While the Japanese take themselves off the grid one home at a time, and the Germans decommission nuclear reactors as fast as possible, the Brits have got themselves a doozy.
And that is not the really stupidest part. the UK government have agreed to pay the Energy company EDF exactly twice the current price per unit of electricity, and they have guaranteed it for FORTY years.
But even that is not the stupidest part.
The Brits agreed to tie the price to the inflation index. The price of energy from Hinkley C will go up at the same rate as inflation for the next 40 years- I guess C stands for Costly.
Nobody knows what the long-term effect of QE will be, but many believe that inflation will be one very definite side-effect. QE was brought in to stop the entire system from collapsing, and to give the rich enough time to shovel their cash into assets that are inflation proof, like real estate, art and other collectibles. This weekend, the FT called QE a policy created “by the rich for the rich.”
So expect an explosion of inflation over the next decade. Its already started in central London, where property prices went up 10% last month alone.
So why does it matter that the price of energy from Hinkley C is inflation-linked you may ask. Inflation means the price of everything goes up, so that would include power, right? The answer is that not everything will rise – in particular, real wages are falling and will continue to fall as Europe adjusts to its new role as a second rate power compared to rising Asia.
And 40 years is too far into the future to even predict. It would be amazing if a new cheaper source of energy or some other social revolution had not occurred by then to revolutionise our use of energy.

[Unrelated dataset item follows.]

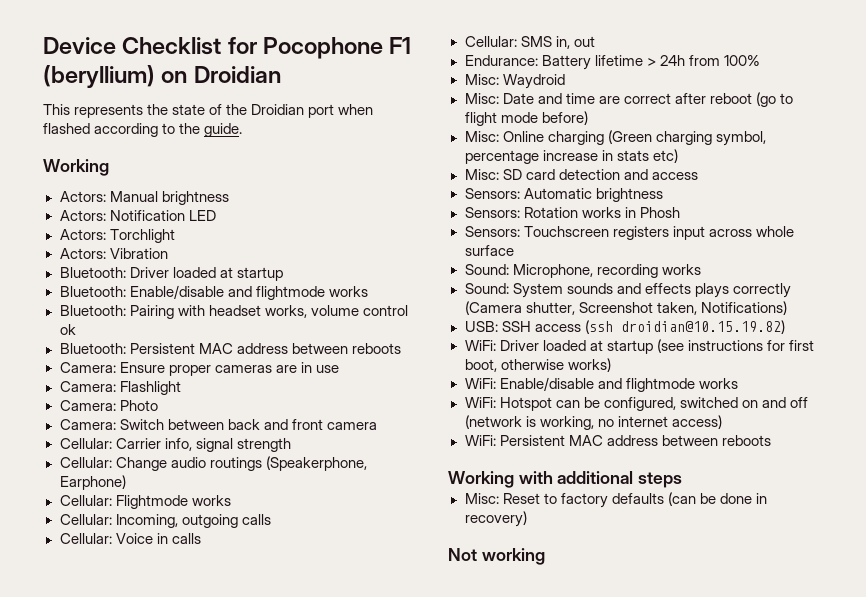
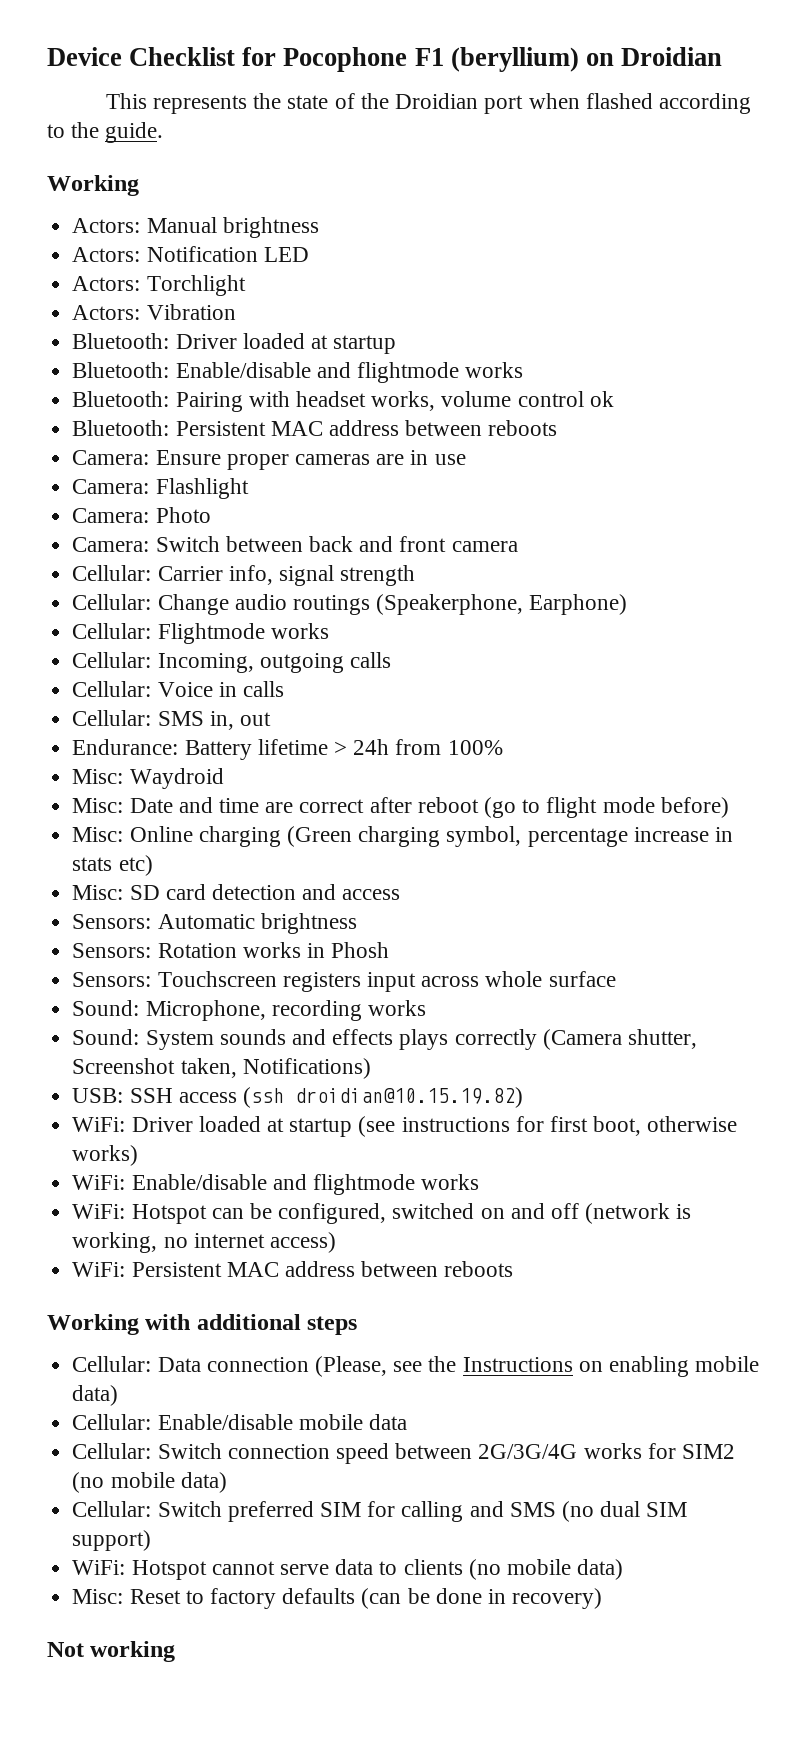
(683, 480) none -> [72,1356,760,1377] [72,1385,119,1406] [72,1414,407,1430] [72,1443,735,1464] [72,1472,227,1493] [72,1501,688,1522] [72,1530,152,1551] [72,1559,624,1580] // Cellular: Data connection (Please, see the Instructions on enabling mobile data) // Cellular: Enable/disable mobile data // Cellular: Switch connection speed between 2G/3G/4G works for SIM2 (no mobile data) // Cellular: Switch preferred SIM for calling and SMS (no dual SIM support) // WiFi: Hotspot cannot serve data to clients (no mobile data)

And these pressurised water reactors are the wrong choice at a time when the chief scientific adviser at the government’s Energy Department suggests that, if integral fast reactors were deployed, the UK’s stockpile of nuclear waste could be used to generate enough low-carbon energy to meet all UK demand for 500 years. These reactors would keep recycling the waste until hardly any remained: solving three huge problems – energy supply, nuclear waste and climate change – at once. Thorium reactors use an element that’s already extracted in large quantities as an unwanted byproduct of other mining industries. They recycle their own waste, leaving almost nothing behind.